Invece, in epoca più risalente, è stato ritenuto che l’indennità di fine rapporto, alla quale fa riferimento l’art. 12-bis, non può che venire rappresentata da quell’indennità, comunque denominata (trattamento di fine rapporto, indennità di fine servizio, indennità di buonuscita), la quale, maturando alla cessazione del rapporto di lavoro, è determinata in proporzione della durata del rapporto medesimo e dell’entità della retribuzione corrisposta al lavoratore (Cass. 17 aprile 1997, n. 3294), restando invece escluse l’erogazione corrisposta dal datore di lavoro a seguito dell’anticipato collocamento a riposo posto in essere con il consenso del dipendente nell’ambito di una politica aziendale volta favorire la riduzione del personale, accomunata agli altri trattamenti di fine rapporto solo dalla scadenza al momento della cessazione dell’attività ed avente origine in un regime professionale di natura privata a carattere preminentemente previdenziale ed assicurativo (Cass., 11 aprile 2003, n. 5720).
In altri termini, secondo l’orientamento più risalente, si tratta di una erogazione del tutto distinta, per natura, presupposti, finalità e criteri di determinazione, dall’indennità di fine rapporto come sopra definita e non assoggettabile quindi alla disciplina di quell’art. 12-bis l. n. 898/1970 che prevede il diritto ad una quota da parte del coniuge divorziato limitatamente a detta indennità e proporzionalmente agli anni in cui il rapporto di lavoro è coinciso con il matrimonio (art. 12 bis comma 2).
La soluzione delle Sezioni Unite
L’incentivo all’esodo comporta, da parte del datore di lavoro, un’offerta di somme aggiuntive, rispetto al trattamento di fine rapporto, e vi sono considerevoli differenze normative tra trattamento di fine rapporto ed incentivo all’esodo. Infatti l’importo erogato a titolo di incentivo all’esodo non viene considerato ai fini della formazione della base imponibile per il calcolo di contributi di assistenza e previdenza sociale, mentre concorre alla formazione del reddito imponibile ai fini fiscali. Difatti, l’incentivo all’esodo si struttura come una spettanza di fine rapporto non obbligatoria e non aggiuntiva che il datore di lavoro può decidere di pagare, poiché ha natura sostanzialmente risarcitoria.
A differenza del trattamento di fine rapporto, l’incentivo all’esodo non è costituito da somme accantonate durante il periodo lavorativo “coincidente con il matrimonio”, bensì va a sostituire un (mancato) reddito lavorativo futuro, e dunque non può essere ancorato agli anni in cui il rapporto di lavoro è coinciso con il matrimonio.
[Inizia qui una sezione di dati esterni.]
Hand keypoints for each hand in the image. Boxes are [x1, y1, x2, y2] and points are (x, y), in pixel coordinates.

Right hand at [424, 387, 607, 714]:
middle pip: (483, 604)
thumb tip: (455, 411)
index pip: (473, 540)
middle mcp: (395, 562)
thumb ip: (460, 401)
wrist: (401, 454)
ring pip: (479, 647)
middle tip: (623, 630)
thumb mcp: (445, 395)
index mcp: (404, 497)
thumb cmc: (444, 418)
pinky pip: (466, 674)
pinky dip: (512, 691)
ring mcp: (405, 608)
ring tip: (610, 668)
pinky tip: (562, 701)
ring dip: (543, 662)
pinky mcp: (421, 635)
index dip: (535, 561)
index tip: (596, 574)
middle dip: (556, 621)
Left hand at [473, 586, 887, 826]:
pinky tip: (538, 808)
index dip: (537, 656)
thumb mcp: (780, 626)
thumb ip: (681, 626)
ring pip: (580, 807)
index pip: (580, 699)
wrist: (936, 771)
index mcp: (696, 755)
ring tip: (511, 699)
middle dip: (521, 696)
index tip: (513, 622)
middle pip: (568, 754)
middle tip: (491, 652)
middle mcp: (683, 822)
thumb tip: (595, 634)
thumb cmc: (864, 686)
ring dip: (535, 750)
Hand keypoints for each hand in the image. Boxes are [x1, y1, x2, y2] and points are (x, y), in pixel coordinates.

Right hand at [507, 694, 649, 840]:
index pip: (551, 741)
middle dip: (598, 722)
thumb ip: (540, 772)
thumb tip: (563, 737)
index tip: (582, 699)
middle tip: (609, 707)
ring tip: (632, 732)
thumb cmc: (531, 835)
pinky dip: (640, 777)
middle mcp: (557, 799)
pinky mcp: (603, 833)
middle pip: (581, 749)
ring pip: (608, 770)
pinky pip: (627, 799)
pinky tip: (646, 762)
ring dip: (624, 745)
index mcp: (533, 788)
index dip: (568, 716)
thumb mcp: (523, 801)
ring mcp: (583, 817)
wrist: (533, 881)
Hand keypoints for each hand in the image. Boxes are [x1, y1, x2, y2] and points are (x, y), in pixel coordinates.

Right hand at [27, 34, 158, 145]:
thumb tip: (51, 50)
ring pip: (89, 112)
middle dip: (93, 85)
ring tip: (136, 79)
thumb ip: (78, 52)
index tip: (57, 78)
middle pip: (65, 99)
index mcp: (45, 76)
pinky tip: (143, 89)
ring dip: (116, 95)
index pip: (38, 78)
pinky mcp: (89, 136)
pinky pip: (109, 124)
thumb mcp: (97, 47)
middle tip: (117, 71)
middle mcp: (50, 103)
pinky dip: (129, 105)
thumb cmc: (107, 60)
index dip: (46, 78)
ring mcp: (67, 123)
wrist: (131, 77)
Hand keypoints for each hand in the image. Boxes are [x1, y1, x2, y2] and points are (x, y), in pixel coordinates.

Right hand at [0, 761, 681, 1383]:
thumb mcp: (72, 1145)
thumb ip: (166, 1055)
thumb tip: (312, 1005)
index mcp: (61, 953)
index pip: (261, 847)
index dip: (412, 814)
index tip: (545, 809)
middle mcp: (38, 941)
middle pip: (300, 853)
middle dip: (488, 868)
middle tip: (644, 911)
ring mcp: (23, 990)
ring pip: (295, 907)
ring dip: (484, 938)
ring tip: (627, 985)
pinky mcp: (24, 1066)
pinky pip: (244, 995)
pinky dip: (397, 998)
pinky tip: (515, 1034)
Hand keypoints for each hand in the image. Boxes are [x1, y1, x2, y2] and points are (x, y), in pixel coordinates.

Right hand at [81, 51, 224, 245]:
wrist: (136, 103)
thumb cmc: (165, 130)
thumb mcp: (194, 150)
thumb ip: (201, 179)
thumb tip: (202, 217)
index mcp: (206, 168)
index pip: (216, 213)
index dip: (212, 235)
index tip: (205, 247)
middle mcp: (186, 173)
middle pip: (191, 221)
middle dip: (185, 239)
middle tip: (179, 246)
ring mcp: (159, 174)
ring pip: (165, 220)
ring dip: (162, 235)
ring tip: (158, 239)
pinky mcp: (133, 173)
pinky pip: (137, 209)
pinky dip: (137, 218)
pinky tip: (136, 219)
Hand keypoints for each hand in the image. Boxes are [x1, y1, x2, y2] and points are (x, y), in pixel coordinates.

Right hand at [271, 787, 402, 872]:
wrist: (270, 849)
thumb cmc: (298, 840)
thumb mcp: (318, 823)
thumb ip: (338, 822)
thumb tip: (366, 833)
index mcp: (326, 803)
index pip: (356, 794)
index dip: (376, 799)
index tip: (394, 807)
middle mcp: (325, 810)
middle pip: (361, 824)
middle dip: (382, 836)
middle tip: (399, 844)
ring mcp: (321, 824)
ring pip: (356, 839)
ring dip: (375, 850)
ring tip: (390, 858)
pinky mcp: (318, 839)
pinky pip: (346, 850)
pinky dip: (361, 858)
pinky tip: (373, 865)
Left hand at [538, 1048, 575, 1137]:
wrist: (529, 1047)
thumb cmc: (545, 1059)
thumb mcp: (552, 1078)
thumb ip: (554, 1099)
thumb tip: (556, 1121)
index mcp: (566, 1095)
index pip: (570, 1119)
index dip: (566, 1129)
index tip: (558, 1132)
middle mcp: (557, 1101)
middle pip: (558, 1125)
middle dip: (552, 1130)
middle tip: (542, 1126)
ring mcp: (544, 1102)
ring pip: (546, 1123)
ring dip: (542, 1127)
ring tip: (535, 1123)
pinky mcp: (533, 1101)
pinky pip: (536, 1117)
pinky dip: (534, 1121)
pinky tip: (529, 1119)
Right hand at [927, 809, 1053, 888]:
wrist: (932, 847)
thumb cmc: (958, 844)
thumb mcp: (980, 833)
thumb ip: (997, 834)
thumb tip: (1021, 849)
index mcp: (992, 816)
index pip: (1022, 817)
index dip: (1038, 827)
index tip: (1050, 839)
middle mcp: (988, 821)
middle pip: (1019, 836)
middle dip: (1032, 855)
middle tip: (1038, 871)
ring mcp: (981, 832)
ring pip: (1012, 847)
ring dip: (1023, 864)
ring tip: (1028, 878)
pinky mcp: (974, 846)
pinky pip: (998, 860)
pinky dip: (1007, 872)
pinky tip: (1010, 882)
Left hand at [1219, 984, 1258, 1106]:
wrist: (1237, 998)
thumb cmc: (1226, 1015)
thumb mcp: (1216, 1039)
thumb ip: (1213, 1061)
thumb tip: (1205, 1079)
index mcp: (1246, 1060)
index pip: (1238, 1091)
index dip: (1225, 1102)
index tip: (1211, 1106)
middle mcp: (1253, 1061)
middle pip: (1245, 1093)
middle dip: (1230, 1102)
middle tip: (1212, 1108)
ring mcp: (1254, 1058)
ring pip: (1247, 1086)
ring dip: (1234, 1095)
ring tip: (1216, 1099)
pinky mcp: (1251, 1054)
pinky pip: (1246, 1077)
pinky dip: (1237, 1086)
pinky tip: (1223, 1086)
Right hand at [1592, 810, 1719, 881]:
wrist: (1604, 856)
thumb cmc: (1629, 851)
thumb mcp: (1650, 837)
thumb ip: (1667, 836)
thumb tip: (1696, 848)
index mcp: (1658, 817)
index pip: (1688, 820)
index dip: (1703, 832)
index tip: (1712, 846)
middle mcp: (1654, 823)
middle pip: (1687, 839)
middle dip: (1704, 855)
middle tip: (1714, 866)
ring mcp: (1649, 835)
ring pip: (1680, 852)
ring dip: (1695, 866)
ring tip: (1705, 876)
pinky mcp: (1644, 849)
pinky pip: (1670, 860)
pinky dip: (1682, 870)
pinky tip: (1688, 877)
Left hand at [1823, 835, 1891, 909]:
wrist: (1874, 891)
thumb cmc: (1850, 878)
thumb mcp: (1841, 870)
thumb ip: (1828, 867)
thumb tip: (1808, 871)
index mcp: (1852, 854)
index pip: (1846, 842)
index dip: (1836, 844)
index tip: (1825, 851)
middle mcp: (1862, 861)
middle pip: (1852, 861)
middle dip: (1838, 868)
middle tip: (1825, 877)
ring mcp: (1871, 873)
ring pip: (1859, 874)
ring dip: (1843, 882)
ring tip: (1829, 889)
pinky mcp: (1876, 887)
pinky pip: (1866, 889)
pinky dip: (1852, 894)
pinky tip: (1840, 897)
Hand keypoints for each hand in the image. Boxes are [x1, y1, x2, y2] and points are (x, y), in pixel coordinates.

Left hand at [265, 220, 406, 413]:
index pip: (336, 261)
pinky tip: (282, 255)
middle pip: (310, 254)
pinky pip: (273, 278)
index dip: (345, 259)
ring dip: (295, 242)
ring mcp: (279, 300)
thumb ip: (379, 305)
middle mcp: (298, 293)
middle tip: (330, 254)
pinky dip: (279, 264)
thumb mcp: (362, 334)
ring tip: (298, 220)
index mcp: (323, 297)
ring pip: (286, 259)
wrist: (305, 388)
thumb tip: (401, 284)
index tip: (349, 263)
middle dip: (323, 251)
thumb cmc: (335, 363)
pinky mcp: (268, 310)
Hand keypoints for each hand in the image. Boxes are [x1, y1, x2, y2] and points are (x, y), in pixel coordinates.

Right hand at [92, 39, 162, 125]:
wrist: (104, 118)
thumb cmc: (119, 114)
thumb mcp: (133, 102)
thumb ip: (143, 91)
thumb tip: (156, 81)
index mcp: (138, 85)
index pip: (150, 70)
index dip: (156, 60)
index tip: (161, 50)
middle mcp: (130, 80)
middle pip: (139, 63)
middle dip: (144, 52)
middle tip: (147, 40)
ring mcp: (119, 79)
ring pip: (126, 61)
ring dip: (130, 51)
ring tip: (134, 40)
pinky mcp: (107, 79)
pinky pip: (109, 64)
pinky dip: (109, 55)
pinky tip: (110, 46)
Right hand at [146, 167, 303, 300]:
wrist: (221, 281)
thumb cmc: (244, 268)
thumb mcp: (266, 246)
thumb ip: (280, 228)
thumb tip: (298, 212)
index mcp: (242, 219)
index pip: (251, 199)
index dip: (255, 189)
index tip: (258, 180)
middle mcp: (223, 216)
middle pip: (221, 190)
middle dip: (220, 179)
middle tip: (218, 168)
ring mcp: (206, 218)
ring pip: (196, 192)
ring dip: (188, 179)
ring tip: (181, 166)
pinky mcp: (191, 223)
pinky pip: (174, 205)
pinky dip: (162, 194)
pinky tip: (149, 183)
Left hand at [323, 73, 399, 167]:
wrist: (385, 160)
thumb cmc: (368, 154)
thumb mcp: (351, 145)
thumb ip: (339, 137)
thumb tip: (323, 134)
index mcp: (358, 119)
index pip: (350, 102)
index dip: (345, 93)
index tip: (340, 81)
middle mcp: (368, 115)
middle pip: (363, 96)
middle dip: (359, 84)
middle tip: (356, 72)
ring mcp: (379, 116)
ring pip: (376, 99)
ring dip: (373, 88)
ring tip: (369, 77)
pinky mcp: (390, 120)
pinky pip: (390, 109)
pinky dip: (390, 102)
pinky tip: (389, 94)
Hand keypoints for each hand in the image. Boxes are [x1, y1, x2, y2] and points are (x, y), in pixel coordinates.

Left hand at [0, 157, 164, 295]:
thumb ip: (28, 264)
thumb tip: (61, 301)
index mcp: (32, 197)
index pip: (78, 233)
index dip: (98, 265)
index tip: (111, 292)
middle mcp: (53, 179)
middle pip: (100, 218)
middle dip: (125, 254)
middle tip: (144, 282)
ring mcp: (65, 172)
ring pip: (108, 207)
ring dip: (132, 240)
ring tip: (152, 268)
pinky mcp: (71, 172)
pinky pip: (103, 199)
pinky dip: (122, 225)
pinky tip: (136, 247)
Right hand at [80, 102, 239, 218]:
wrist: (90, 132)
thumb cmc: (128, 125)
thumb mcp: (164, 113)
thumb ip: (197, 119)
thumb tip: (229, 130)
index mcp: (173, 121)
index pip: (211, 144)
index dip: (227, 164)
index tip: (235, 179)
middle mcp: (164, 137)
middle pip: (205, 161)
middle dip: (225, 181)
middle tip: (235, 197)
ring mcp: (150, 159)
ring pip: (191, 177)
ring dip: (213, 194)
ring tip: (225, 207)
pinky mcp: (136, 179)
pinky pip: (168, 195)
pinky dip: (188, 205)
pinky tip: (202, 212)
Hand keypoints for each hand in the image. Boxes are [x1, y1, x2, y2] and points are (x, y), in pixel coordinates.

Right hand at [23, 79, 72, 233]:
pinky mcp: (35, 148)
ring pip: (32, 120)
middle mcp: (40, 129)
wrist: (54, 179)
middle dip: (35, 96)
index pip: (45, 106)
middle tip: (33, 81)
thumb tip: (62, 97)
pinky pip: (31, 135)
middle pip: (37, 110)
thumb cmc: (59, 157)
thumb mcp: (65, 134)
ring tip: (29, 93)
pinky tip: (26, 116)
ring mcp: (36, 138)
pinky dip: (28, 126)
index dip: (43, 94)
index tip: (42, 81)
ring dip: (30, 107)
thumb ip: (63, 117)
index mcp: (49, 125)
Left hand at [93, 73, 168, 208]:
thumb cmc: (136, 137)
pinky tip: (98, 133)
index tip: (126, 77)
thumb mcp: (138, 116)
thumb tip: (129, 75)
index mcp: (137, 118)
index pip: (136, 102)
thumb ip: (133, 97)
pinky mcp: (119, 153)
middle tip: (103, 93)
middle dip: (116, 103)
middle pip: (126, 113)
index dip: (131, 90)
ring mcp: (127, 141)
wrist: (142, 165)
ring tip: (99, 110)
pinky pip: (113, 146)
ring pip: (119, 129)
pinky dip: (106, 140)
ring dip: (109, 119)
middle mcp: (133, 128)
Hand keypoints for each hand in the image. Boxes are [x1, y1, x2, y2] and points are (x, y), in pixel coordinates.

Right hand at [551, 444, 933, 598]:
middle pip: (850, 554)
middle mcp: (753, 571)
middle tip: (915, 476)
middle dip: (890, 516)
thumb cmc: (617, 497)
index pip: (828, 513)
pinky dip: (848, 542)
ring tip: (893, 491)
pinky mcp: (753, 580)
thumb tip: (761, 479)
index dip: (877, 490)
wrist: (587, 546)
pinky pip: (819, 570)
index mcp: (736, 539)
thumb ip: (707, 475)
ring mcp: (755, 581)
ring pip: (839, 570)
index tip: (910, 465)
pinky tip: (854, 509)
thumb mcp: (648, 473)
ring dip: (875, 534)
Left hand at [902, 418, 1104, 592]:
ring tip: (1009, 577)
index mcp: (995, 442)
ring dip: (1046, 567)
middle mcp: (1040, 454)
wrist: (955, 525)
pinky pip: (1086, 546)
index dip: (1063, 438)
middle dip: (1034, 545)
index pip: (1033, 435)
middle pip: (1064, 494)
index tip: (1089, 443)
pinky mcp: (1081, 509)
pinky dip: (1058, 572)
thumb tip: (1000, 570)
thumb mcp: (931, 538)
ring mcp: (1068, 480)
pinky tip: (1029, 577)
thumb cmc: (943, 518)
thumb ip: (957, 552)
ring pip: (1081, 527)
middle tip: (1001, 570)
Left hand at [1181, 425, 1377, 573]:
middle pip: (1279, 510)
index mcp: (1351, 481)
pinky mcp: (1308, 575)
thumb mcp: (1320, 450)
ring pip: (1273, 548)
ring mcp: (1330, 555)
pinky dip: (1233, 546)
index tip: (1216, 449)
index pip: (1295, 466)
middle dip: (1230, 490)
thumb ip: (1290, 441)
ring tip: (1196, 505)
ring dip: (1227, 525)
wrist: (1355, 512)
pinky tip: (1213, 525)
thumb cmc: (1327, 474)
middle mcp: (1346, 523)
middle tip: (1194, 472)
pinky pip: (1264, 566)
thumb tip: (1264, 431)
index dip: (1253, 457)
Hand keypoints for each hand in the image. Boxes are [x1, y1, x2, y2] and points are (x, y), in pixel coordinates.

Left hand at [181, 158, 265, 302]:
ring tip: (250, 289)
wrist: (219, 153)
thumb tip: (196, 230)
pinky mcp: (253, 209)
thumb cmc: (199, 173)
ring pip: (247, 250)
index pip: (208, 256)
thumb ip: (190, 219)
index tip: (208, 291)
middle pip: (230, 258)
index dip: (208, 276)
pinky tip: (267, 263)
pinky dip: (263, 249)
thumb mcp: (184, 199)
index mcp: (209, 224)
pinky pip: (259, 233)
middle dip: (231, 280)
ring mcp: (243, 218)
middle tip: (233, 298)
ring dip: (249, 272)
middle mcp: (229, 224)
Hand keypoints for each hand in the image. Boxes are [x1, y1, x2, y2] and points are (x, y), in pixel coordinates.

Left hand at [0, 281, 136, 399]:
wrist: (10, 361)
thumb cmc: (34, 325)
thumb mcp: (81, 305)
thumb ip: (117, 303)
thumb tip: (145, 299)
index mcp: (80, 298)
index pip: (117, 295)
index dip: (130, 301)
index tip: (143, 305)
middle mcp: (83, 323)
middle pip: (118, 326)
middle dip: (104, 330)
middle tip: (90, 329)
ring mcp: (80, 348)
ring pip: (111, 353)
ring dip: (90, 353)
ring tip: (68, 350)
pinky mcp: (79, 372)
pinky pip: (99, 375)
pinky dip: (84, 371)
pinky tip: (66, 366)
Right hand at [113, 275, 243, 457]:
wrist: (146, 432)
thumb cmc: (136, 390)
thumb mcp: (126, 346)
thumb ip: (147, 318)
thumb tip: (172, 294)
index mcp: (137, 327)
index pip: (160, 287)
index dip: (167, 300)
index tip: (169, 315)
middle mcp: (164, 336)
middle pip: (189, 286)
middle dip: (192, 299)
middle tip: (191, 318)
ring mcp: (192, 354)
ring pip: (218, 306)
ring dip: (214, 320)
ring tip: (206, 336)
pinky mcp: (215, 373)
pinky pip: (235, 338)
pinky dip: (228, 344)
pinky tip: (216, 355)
Conclusivamente, l’art. 12-bis l. n. 898/1970 si applica unicamente alle indennità che maturano alla data di cessazione del rapporto di lavoro e che sono determinate in misura proporzionale alla durata del rapporto di lavoro ed alla entità della retribuzione corrisposta, qualificabili come quota differita della retribuzione.